Exactly How do You Pair Food and Wine?

The French enjoy a glass of wine with many of their meals, a small luxury on a daily basis. This wine will be local, even, a homegrown and made wine. Complex wines are kept for special meals and occasions. 

The Basic Rules on Pairing

Rule 1: Red wine goes with meat, and white wine goes with seafood and poultry.

Rule 2: Forget that rule and drink what you enjoy,

The hard and fast rules for enjoying wine with food are now archaic and irrelevant and the point is to take pleasure in sipping the wine and enhancing your dining experience.

Four Factors on Pairing Food and Wine to Ponder

If, like most people, you have a small number of wines that are your favorites and don’t do much experimenting beyond those few bottles, try pairing different varieties of wine with the meals you cook to understand the basics of wine tasting. The acidity, body, aromas, and flavors of wine are all factors to consider when searching for one to match a specific dish. These attributes mean different thing to different palates.

Acid: Sour and sharp notes of the wine will determine the acidity level. This is much like biting into a super sour apple feels on the palate as it hits your tongue with a sharp sensation.

Body: The body of the wine is established by the weight and mouthfeel when you taste it. It can be light, also called thin, or it can be heavy, creamy even oily. As with all wine attributes, the body is an opinion of the taster.

Aroma: The aroma, or bouquet, of wine, is about the smell. The nose of wine can be one or two notes or a complex mix of aromas that blend and change as the wine is swirled and exposed to air. Try to identify earthy, floral, fruity, and nutty notes, among many others.

Flavor: The flavor of the wine is mostly determined by its aromas; what we smell is what we taste which will be unrelated to the smell. For example, a wine may have a light, fruity bouquet, or deep, earthy flavors. You are likely to find wines with nutty aromas that become coffee-chocolate notes of flavor.

Putting It All Together

Matching the food to wine is easier than it sounds. Determine if it is light, spicy, sweet, or rich, and match it to your dish. The rule of thumb is to pair wine with food that equals its intensity. A flavorful chicken recipe will go well with a light, spicy-sweet white, a steak with a heavier sauce to a full-bodied, strong red.

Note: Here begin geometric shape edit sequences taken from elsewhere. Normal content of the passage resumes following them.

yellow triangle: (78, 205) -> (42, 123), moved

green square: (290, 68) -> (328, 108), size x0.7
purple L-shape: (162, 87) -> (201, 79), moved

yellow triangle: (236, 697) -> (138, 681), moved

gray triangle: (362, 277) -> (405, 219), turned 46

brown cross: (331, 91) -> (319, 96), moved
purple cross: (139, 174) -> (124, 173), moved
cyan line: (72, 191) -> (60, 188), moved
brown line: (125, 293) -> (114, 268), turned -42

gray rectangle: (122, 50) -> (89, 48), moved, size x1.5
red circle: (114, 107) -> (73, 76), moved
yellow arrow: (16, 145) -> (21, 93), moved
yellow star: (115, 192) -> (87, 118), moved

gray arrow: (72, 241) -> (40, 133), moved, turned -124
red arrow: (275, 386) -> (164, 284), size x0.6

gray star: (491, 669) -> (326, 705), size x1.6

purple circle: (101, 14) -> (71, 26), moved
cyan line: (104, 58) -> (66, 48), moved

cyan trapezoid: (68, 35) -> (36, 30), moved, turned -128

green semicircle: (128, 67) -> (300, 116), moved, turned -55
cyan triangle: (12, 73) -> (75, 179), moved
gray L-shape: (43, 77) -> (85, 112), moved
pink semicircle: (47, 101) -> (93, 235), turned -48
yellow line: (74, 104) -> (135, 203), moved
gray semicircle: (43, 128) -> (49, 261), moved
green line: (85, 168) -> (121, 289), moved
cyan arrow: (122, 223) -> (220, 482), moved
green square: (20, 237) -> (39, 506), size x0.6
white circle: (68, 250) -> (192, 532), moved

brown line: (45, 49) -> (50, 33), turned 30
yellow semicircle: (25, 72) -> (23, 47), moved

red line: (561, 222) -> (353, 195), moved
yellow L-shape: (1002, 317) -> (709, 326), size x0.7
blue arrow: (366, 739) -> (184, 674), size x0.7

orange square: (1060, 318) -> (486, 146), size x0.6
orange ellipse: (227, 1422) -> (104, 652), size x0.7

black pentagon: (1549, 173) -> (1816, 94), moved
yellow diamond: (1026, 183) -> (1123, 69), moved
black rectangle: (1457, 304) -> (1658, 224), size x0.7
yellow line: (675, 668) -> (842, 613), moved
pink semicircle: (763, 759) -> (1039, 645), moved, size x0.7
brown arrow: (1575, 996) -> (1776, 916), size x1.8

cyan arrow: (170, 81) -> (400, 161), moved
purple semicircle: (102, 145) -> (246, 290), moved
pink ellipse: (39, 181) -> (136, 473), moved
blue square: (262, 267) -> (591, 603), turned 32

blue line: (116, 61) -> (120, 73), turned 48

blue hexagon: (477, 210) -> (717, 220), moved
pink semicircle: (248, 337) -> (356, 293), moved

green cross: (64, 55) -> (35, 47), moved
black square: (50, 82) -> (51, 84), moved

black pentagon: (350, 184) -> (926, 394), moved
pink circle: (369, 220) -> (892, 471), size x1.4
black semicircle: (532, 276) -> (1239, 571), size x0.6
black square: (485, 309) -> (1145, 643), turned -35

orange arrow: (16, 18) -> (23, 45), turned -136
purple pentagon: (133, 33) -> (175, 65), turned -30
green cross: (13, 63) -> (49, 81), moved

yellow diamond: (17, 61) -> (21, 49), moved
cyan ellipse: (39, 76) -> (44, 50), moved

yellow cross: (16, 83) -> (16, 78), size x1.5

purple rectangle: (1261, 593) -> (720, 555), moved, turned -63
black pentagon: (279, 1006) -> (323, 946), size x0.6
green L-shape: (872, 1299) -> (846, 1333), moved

Suggestions for Excellent Food and Wine Pairings

  • Sauternes with bleu cheese.
  • Chardonnay with chicken, scallops, lobster, and brie.
  • Sauvignon Blanc with shrimp, acidic pork, oysters, and whitefish.
  • Pinot Noir with salmon, fatty fish, and duck.
  • Zinfandel or red/white Burgundy with turkey, pheasant, and quail.
  • Red Bordeaux with lamb.
  • Beaujolais with traditional pork.
  • Cabernet Sauvignon with beef, venison, and grilled meat.
  • Burgundy with braised meat and game.
  • White wine served with skate wing with brown butter.